Sorry for a noob question, but I'm new to R and I need help explaining this.

I see instruction that: x %>% f(y) -> f(x , y)

This "Then" Symbol %>%, I don't get it. Can someone give me a dummy guide for this? I'm having a really hard time understanding this. I do understand it's something like this: x <- 3, y <- 3x (Or I could be wrong here too). Can anyone help me out here and explain it to me in a really-really simple way? Thanks in advance!

P.S. Here was the example used, and I've no idea what it is

library(dplyr)
hourly_delay <- flights %>%

filter(!is.na(dep_delay)) %>% 

group_by(date, hour) %>%   

summarise(delay = mean(dep_delay), n = n()) %>%  

filter(n > 10)
David Arenburg
  • 91,361
  • 17
  • 137
  • 196
user3784616
  • 1,939
  • 3
  • 15
  • 10

1 Answers1

9

Would you rather write:

library(magrittr)
sum(multiply_by(add(1:10, 10), 2))

or

1:10 %>% add(10) %>% multiply_by(2) %>% sum()

?

The intent is made a lot more clear in the second example, and it's fundamentally the same. It's usually easiest to think of the first expression (1:10) defining some data object you're working on, then %>% applying a set of operations sequentially on that data set.
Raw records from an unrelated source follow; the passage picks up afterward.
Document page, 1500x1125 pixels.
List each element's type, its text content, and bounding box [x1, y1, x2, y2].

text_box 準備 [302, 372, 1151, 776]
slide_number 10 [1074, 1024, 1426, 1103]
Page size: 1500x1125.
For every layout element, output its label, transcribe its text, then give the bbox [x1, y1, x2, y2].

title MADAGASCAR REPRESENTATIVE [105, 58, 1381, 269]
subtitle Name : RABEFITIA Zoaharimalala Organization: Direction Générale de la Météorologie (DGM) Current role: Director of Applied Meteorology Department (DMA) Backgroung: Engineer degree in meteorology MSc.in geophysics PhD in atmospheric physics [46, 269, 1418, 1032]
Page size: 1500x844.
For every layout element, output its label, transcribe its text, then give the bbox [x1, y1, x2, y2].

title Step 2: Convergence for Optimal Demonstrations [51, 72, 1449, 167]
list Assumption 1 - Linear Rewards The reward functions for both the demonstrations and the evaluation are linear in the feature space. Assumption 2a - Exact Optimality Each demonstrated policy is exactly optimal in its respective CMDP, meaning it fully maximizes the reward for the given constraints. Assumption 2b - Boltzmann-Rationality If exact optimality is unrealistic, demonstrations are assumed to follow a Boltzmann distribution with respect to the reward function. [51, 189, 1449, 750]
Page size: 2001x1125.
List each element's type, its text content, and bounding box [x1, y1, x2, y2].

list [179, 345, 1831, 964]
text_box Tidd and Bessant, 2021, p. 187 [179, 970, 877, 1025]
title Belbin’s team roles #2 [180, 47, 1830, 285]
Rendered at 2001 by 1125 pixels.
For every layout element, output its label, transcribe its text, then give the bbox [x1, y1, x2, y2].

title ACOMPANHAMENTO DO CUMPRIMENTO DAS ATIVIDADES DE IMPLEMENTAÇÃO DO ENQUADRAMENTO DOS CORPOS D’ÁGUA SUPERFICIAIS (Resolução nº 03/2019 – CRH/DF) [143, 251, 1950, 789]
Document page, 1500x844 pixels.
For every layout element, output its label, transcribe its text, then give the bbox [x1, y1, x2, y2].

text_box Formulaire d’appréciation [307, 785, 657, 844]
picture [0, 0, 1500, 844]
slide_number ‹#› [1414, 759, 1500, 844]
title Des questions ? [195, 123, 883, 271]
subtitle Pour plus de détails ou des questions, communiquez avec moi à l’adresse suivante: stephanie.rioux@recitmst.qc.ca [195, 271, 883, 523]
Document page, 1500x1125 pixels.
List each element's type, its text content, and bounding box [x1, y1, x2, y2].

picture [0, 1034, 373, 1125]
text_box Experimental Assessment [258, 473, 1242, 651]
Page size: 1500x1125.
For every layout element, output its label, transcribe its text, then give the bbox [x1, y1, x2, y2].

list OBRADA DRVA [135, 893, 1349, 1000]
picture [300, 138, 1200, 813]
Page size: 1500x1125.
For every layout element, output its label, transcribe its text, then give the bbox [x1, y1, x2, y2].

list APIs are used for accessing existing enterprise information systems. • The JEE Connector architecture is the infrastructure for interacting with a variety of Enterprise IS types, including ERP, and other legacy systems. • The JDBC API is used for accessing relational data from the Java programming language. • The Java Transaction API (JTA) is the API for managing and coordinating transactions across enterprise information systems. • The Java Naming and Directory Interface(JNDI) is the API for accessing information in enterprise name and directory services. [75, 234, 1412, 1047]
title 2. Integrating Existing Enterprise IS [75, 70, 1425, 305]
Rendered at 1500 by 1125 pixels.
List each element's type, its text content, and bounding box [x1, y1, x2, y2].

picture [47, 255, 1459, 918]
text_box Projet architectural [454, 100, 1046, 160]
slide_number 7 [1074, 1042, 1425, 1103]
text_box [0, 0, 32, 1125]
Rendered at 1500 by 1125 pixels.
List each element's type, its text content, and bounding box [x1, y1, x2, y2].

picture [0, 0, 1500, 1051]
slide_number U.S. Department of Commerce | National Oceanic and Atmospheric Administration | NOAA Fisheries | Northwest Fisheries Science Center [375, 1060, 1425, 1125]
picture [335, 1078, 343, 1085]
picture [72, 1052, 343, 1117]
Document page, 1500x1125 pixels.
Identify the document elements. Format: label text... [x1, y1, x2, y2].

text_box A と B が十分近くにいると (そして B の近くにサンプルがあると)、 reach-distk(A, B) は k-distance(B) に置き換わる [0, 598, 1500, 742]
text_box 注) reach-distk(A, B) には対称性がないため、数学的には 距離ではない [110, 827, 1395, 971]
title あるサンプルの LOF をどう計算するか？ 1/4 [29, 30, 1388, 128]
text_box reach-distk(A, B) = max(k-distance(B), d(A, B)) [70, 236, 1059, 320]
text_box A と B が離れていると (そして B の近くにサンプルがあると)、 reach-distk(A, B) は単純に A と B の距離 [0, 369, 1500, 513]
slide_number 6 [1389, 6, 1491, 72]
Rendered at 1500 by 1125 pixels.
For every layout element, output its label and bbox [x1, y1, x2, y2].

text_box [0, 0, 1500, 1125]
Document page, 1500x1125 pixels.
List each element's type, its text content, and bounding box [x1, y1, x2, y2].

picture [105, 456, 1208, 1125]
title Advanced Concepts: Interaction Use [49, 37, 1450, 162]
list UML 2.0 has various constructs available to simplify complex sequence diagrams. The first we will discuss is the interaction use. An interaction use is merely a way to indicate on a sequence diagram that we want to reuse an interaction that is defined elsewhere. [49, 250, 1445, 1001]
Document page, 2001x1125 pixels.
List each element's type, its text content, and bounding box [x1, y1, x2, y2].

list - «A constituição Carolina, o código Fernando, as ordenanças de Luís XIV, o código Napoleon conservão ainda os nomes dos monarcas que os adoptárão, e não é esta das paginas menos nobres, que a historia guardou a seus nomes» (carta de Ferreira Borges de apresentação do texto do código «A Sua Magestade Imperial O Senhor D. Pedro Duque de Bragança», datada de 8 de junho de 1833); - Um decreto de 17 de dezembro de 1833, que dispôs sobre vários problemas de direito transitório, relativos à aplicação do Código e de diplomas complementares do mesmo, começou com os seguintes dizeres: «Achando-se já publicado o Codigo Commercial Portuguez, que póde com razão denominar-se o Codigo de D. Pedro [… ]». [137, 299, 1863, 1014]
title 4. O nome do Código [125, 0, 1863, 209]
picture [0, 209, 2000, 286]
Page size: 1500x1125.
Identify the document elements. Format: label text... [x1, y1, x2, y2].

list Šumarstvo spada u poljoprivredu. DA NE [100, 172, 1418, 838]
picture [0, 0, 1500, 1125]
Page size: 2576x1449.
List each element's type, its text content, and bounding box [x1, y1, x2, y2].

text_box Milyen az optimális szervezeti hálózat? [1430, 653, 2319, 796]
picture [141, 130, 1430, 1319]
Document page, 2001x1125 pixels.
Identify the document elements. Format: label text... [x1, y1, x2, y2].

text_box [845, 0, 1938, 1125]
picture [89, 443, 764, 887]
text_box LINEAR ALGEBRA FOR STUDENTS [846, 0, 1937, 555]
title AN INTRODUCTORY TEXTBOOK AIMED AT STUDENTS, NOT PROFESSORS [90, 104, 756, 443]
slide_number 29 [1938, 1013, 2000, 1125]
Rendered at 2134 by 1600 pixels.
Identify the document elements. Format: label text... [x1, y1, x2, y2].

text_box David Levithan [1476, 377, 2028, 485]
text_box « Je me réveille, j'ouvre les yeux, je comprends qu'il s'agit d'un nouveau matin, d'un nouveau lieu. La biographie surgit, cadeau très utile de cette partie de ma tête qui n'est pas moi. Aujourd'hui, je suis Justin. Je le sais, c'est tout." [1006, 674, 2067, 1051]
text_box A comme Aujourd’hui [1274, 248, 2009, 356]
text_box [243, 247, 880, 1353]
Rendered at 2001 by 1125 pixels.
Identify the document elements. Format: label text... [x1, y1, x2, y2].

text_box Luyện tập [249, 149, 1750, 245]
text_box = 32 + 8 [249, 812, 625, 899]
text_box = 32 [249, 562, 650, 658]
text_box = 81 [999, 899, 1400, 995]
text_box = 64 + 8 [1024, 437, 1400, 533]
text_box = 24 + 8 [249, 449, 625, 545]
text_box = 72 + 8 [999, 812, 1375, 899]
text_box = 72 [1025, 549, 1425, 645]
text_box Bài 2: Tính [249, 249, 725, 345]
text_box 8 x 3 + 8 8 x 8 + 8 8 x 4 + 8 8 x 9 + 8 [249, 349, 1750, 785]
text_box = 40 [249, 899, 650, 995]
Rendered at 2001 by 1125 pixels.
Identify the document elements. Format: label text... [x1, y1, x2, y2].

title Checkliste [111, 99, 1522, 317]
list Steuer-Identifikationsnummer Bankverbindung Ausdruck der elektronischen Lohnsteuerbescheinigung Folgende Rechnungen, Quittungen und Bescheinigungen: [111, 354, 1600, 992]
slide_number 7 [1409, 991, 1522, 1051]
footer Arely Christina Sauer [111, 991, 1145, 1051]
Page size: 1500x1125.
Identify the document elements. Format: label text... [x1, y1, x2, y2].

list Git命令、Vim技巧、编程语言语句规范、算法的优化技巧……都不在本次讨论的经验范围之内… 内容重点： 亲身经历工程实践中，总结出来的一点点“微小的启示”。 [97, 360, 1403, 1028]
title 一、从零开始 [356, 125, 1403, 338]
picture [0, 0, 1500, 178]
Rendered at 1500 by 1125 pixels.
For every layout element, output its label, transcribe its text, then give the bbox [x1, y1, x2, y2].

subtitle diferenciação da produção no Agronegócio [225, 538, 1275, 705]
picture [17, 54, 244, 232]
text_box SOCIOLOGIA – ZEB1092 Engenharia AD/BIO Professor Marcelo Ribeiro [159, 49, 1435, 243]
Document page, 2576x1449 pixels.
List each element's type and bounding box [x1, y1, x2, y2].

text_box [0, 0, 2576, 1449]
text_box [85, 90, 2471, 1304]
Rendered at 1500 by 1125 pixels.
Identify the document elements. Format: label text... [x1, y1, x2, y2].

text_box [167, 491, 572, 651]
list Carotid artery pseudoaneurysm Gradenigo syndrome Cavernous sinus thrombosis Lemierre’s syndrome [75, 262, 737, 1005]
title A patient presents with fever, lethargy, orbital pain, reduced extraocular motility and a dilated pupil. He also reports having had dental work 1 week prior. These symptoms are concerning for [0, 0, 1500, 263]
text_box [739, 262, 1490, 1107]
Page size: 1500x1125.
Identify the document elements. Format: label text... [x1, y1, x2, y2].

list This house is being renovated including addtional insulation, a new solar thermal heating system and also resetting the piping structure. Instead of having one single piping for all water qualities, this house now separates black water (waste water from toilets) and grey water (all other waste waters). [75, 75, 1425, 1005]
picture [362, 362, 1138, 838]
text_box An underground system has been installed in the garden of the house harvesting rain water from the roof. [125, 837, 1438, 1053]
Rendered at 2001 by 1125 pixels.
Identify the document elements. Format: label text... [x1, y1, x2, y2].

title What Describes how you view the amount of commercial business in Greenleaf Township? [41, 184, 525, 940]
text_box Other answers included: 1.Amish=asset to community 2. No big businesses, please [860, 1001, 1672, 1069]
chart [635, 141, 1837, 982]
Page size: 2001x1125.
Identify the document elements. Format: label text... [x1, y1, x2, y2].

Reading it out loud,

Take the data 1:10, then add 10, then multiply by 2, then sum

the way we describe the operation in English is almost identical to how we write it with the pipe operator, which is what makes it such a nice tool.

With your example:

library(dplyr)
flights %>%
    filter(!is.na(dep_delay)) %>%
    group_by(date, hour) %>%
    summarise(delay = mean(dep_delay), n = n()) %>%
    filter(n > 10)

we are saying

Take the data set flights, then
    Filter it so we only keep rows where `dep_delay` is not NA, then
    Group the data frame by the `date`, `hour` columns, then
    Summarize the data set (across grouping variables), with `delay`
      as the mean of `dep_delay`, and `n` as the number of elements
      in that 'group' (`n()`), then
    Filter it so we only keep rows where there were more than 10 
      elements per group.
David Arenburg
  • 91,361
  • 17
  • 137
  • 196
Kevin Ushey
  • 20,530
  • 5
  • 56
  • 88